**Source extract**
───

Similarly, small-cap shares on Wall Street have not participated in the rally as much either. However, these declines may be temporary, offering a chance to capitalize on undervalued companies with strong rebound potential. With that information, we explore three stocks to buy on the dip that are prime candidates for a summer rebound.
Global Payments (GPN)
First up on our list of stocks to buy on the dip is Global Payments (NYSE:GPN), which provides payment technology and software solutions. The company operates through three primary segments: Merchant Solutions, Issuer Solutions, and Business and Consumer Solutions.
In the first quarter of 2024, Global Payments reported adjusted net revenue of $2.18 billion, marking a 6.6% year-over-year (YoY) increase. Adjusted net income rose 5.6% to $666.5 million. Meanwhile, the adjusted earnings per share (EPS) surged by 8% YoY to $2.59. The company attributed this growth to strong execution across its businesses and resilient consumer trends despite the uncertain macroeconomic environment.
The payment solutions company has seen significant growth in its business-to-business (B2B) segment. Significantly, the MineralTree business achieved a 30% increase in new bookings during the first quarter. This figure includes a nearly 60% improvement in new virtual card bookings as adoption continues to accelerate.
So far in 2024, GPN stock has tumbled more than 20%. As a result, the shares are trading at an attractive value of 8.5 times forward earnings and 2.6 times sales. Meanwhile, analysts have a 12-month price target of $150 for GPN, signaling over a 50% upside.

───

**Stated task**
In the stock article, turn the paragraph beginning "In the first quarter of 2024" into a short list that keeps its main facts. The listing is not needed for any of this work.

Layout annotation data
───

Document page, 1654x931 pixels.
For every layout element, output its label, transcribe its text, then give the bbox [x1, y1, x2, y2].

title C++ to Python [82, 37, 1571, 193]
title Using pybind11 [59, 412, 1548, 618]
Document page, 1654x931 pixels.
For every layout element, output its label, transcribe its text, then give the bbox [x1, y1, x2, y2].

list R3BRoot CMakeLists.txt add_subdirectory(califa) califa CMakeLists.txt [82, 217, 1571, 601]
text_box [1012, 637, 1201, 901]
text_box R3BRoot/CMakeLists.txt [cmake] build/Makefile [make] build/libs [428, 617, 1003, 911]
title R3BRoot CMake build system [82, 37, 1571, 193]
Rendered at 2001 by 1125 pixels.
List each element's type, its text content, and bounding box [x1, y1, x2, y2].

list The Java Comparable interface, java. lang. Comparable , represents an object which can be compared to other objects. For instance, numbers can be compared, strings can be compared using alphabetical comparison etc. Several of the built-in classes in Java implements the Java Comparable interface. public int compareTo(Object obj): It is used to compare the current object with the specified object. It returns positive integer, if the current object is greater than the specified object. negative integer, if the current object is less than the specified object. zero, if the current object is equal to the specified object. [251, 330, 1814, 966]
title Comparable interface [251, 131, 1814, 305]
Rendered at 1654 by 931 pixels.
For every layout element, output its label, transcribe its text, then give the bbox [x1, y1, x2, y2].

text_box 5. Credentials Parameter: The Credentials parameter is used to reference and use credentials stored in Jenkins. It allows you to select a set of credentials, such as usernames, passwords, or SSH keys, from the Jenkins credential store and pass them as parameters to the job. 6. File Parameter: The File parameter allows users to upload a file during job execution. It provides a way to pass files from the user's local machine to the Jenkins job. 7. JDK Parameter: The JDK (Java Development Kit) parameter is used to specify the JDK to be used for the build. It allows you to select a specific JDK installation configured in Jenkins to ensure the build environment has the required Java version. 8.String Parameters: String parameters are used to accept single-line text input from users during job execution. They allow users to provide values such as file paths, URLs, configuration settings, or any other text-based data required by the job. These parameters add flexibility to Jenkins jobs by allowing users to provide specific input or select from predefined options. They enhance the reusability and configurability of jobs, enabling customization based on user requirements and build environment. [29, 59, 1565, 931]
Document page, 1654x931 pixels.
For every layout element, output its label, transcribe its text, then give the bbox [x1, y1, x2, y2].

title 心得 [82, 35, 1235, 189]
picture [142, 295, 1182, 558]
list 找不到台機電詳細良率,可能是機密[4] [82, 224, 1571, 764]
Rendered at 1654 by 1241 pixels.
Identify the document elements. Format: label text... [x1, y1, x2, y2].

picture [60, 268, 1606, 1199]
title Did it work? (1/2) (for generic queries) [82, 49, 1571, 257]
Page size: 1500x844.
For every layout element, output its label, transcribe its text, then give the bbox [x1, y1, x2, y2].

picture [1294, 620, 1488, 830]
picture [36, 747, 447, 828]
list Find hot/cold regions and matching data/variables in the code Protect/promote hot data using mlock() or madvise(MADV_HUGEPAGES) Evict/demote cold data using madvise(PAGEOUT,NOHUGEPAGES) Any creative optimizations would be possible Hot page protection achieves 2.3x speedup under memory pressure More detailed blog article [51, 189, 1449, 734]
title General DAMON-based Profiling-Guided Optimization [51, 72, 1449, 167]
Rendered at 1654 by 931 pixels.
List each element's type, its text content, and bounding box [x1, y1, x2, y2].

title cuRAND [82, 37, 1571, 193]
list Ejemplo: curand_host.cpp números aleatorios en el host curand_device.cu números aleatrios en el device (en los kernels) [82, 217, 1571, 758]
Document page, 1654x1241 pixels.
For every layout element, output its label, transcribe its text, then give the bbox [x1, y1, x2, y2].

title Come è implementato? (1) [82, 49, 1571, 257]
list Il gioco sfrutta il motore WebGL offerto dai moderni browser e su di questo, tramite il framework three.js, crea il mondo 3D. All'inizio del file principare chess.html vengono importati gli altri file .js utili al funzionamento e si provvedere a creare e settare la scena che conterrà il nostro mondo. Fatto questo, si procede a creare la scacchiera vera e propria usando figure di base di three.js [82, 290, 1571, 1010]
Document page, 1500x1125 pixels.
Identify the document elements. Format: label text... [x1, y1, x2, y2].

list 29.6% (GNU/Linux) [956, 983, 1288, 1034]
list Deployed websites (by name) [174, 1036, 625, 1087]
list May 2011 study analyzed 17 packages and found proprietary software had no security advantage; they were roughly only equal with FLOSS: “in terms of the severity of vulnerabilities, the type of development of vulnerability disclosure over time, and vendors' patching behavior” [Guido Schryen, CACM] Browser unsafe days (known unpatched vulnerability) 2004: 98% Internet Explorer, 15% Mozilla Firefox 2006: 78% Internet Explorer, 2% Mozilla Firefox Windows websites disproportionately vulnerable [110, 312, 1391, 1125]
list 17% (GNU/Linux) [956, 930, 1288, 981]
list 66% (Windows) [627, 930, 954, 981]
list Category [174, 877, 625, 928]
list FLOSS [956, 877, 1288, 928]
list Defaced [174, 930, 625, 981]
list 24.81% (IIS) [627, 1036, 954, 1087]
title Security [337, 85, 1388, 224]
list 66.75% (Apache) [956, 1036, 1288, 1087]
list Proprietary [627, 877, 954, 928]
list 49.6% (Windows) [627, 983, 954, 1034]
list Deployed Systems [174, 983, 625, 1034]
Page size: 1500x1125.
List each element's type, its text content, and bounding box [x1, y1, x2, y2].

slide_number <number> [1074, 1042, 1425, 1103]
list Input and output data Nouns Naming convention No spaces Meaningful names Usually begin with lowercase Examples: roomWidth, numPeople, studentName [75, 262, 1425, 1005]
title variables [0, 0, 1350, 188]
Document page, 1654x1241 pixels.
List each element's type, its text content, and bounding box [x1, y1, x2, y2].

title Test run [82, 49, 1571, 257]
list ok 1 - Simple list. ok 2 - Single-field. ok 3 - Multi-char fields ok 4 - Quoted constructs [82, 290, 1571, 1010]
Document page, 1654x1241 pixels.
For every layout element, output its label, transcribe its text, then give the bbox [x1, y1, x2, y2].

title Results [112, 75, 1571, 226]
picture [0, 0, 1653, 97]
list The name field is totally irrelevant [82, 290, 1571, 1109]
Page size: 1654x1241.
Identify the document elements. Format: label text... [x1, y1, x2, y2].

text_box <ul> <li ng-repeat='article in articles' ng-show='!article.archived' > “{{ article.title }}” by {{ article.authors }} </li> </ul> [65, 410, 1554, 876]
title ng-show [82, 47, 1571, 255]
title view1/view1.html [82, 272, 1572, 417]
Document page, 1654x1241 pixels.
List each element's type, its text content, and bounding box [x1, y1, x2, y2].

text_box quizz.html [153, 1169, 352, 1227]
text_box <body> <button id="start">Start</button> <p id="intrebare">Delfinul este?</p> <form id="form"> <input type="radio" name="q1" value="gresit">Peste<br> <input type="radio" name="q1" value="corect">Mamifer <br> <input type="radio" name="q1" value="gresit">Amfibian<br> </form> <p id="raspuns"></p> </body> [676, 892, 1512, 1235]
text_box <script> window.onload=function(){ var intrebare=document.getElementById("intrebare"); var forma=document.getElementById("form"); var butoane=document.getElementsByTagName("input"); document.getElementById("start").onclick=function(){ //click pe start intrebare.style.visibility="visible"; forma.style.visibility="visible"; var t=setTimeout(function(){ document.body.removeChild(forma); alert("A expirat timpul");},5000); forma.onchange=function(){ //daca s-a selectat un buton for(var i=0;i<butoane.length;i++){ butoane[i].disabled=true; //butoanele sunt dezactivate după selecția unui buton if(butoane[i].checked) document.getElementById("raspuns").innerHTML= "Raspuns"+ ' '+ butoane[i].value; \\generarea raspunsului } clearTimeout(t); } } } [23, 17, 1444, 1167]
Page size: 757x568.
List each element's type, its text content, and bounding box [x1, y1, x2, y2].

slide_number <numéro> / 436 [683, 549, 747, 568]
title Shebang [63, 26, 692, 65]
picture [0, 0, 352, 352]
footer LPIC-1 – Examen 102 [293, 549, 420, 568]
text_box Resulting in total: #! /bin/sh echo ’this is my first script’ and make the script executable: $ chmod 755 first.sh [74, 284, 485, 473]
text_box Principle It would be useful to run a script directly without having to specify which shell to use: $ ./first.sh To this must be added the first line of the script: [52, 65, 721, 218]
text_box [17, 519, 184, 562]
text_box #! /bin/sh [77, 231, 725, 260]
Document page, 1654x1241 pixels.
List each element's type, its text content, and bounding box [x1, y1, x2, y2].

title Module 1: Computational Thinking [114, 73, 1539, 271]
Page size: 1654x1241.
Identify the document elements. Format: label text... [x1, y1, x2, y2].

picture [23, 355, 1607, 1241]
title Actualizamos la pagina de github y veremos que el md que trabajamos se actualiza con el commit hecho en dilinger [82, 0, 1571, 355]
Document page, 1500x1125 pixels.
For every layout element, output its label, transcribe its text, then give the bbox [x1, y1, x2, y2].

───

**Answer to the problem**
- Adjusted net revenue: $2.18 billion, up 6.6% year over year
- Adjusted net income: up 5.6% to $666.5 million
- Adjusted earnings per share: up 8% year over year to $2.59
- Cause of growth: strong execution across the company's businesses and resilient consumer trends despite an uncertain macroeconomic environment